- **SUPPLIED PASSAGE**

Seriously, why don't you let people do this?


Handling URLs with multiple slashes in them is tricky, lots of websites silently fold them into one and return the same content, so this seems like something we should handle in the same way in search.


Does this explain why Google search results have degraded the last 6 months? I am not trolling -seriously- for me googling first is hardly worthwhile nowadays. A user from the Netherlands. If there was a way to still use the 2009 search index, i would!!


If you want to send me specific queries (the more general, the better) and what went wrong in the search results for them, I'm more than happy to forward them to the team that works on that. I'm [this-user-name] AT google.com


There actually is a way to use the pre-2012 search index!

Just use http://www.google.com/custom I use either DuckDuckGo or this site all the time, I'd probably switch to DuckDuckGo completely if this search would go down.


Lovely but doesn't use an old index. Just searched for the name of an album released in 2013. Usual results.


Nooooooo! I'm going to be curious forever now.


And web archive indexes it's internal IP addresses and a... live printer: http://web.archive.org/web/*/http://printer


Which from the snapshot, shows an IP that's... still online: http://208.70.27.164/hp/device/this.LCDispatcher


Yep. A whois confirms it's their IP address.

Which is nothing wrong on it's own, as long it's protected by good password and doesn't fail to likes of thc-hydra.

They also had some ancient snapshots from 192.xxx range


And it appears to have been jammed since 2009.


Ouch. Stuff like this is just a confused deputy security vulnerability waiting to happen. Whenever I write code to fetch a resource based on user input (and a crawler following a link is a form of user input) I check to make sure I'm not going to fetch something on an internal network.



They fixed the OP issue by now, but this still works..


Looks like it's got fixed because i cannot see any results.


All of the results are HostGator coupons, anyone else seeing the same?


Yes. Look at the query:

    search?q=site%3Ahttp%3A%2F%2Fwww.google.com 
    %2F%2Fsearch%3Fq%3Dproranktracker.com%2B%2B 
    %2BHostgator%2BCoupon%2BCode%3ACOUPON333&pws=0& 
    hl=en#pws=0&hl=en&q=site:http:%2F%2Fwww.google.com 
    %2F%2Fsearch


Even if you take the search string site:http://www.google.com//search and put it into a fresh Google search, it only returns HostGator coupons. Maybe someone from Google can explain it.

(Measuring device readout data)
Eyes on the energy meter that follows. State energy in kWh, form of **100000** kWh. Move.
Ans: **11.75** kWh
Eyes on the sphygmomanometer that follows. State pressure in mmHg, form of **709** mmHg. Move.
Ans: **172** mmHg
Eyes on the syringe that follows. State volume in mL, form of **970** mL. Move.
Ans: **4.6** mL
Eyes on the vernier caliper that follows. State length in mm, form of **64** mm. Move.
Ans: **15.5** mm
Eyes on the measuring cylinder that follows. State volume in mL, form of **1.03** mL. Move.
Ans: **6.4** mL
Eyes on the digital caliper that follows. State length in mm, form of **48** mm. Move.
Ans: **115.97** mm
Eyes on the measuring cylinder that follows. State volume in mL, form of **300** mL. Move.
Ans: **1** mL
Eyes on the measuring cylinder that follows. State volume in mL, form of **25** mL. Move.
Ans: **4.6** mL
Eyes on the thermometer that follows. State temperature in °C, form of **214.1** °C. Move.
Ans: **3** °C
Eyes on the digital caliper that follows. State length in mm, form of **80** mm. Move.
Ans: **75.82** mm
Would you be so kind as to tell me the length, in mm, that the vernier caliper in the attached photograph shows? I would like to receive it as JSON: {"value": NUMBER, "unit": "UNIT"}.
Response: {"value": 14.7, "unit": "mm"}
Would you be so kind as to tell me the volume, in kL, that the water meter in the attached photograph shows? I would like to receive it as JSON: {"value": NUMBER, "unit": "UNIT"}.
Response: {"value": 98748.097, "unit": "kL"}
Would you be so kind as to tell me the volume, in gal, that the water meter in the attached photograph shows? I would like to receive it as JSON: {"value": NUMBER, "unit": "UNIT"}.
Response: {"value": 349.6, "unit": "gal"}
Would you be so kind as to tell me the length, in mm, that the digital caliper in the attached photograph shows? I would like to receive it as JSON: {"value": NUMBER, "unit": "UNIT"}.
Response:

- **WHAT TO WORK ON**
A - List every distinct year mentioned in the forum thread on Google search.
B - Copy from the records the stretch from the line containing "Eyes on the thermometer" through the line containing "Ans: **75.82** mm", keeping every line unchanged.

- **WRITTEN RESPONSES**
A - 2009, 2012, 2013

B -
Eyes on the thermometer that follows. State temperature in °C, form of **214.1** °C. Move.
Ans: **3** °C
Eyes on the digital caliper that follows. State length in mm, form of **80** mm. Move.
Ans: **75.82** mm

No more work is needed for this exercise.